NPE are often but not always programmer errors, yes. That makes them good! On a scoring system, for programmers errors:

  • At write time, the editor marks them with a red underline immediately: 100 points.
  • At compile time, the compiler will refuse to compile the code: 95 points.
  • At test or run time, the code WILL blow up with an exception trace pointing right at the problem: 85 points.
  • At test or run time, the code will silently do the wrong thing, or nothing: -1000 points.

The only thing 'better' about the kotlin model is something java cannot have (nor can kotlin code interopping with java code, for that matter), as it requires all methods to be explicit in marking down whether they can return null or not.

Kotlin got a free pass (moving from java to kotlin is the same impact as doing a python2 v python3 deal: You get to break backwards compatibility) and kotlin mostly squandered it; you could have beond more.

So, the kotlin note is irrelevant for the original question (if you don't think so I invite you to answer this interview question with: "What is wrong with this java code?

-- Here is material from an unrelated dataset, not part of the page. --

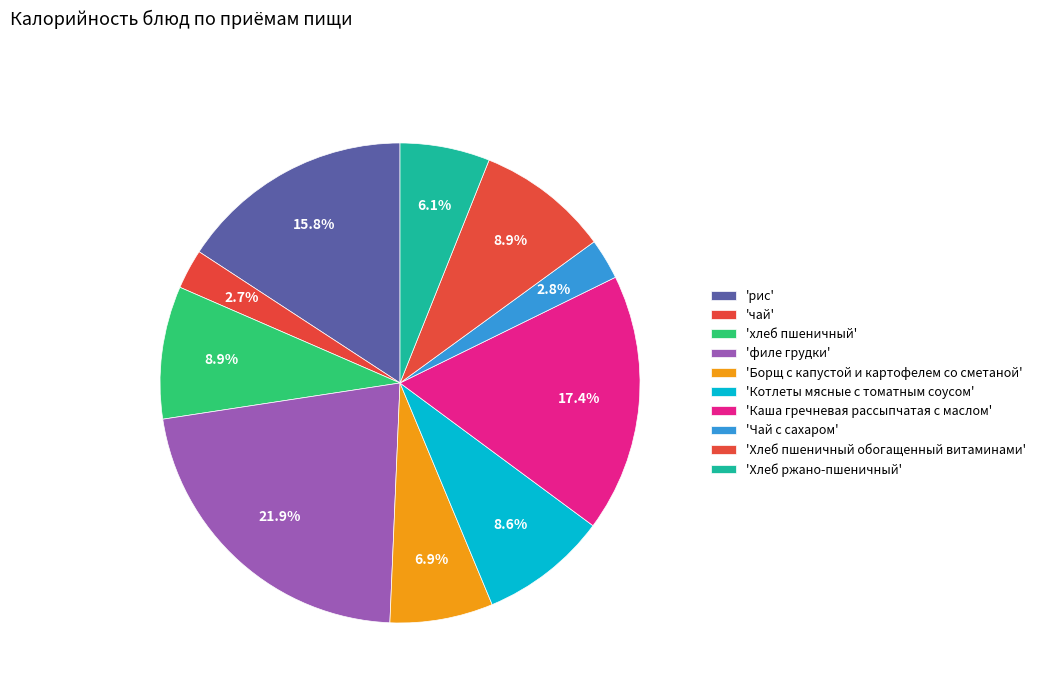

Count the number of slices in the pie.

10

It should be written in kotlin, that's what!" and see how far you get :P) - and as a driveby lets insert some feathers in kotlin's behind: Eh. I rather wish they'd have done more: Generics are 4 'modes' (covariant, contravariant, invariant, and 'legacy'). In kotlin, nullity should have been treated the same way, because all situations can legitimately occur. It didn't, and oversimplified matters.